Ce que l’on sait, c’est que sur l’homme, les dangers aux fortes doses sont réels avec des possibilités de cancers (que l’on peut soigner également par radiothérapie) et que la réglementation très stricte vise l’exposition la plus proche que possible de zéro (alors qu’il existe un rayonnement ionisant d’origine naturelle). Sur ces bases, les enquêtes épidémiologiques ont des difficultés de démonstration de relations causes-effets, sauf naturellement quand les expositions sont importantes (voisinage de zones fortement contaminées). On est donc loin des faibles doses pour lesquelles le signal est noyé dans du bruit d’origines très diverses et de surcroît avec des effets à long ou très long terme. C’est bien ce que montrent ces deux articles bien documentés.

Par ailleurs, en dehors des aspects épidémiologiques, des études complémentaires en toxicologie devraient être mises en place.
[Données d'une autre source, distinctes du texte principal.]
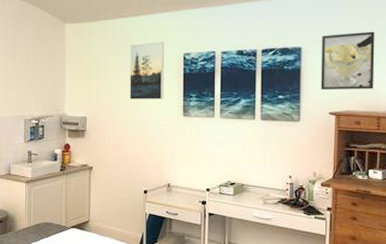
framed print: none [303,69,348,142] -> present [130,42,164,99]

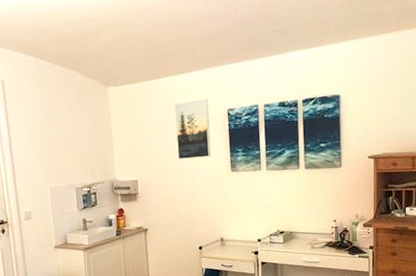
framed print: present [321,31,375,90] -> none [358,74,408,136]

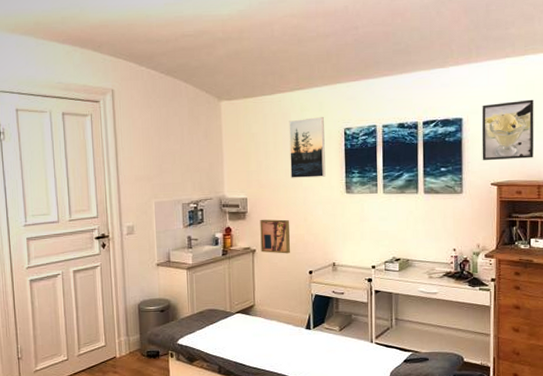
wall art: none [150,199,180,232] -> present [260,219,290,254]
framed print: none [358,74,408,136] -> present [482,99,534,161]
Mais quand on parle de faibles doses, il faut travailler sur des effets faibles en termes d’effets mesurables, dans des temps qui ne sont pas le temps de la recherche ni celui de la vie des animaux de laboratoire qui servent aux expériences... Les faibles doses relèvent d’une vraie problématique qui risque de rester ouverte encore pendant longtemps. De quoi illustrer pour le profane l’impuissance de la science à apporter des conclusions claires et si possible définitives aux questions légitimes des citoyens.

Jean-Claude André


Publication analysée :

* Burgio E1, Piscitelli P, Migliore L. Ionizing radiation and human health: reviewing models of exposure and mechanisms of cellular damage. An epigenetic perspective. Int J Environ Res Public Health 2018 ; 15 : 1971. doi: 10.3390/ijerph15091971

1 European Cancer and Environment Research-ECERI, Bruxelles, Belgique.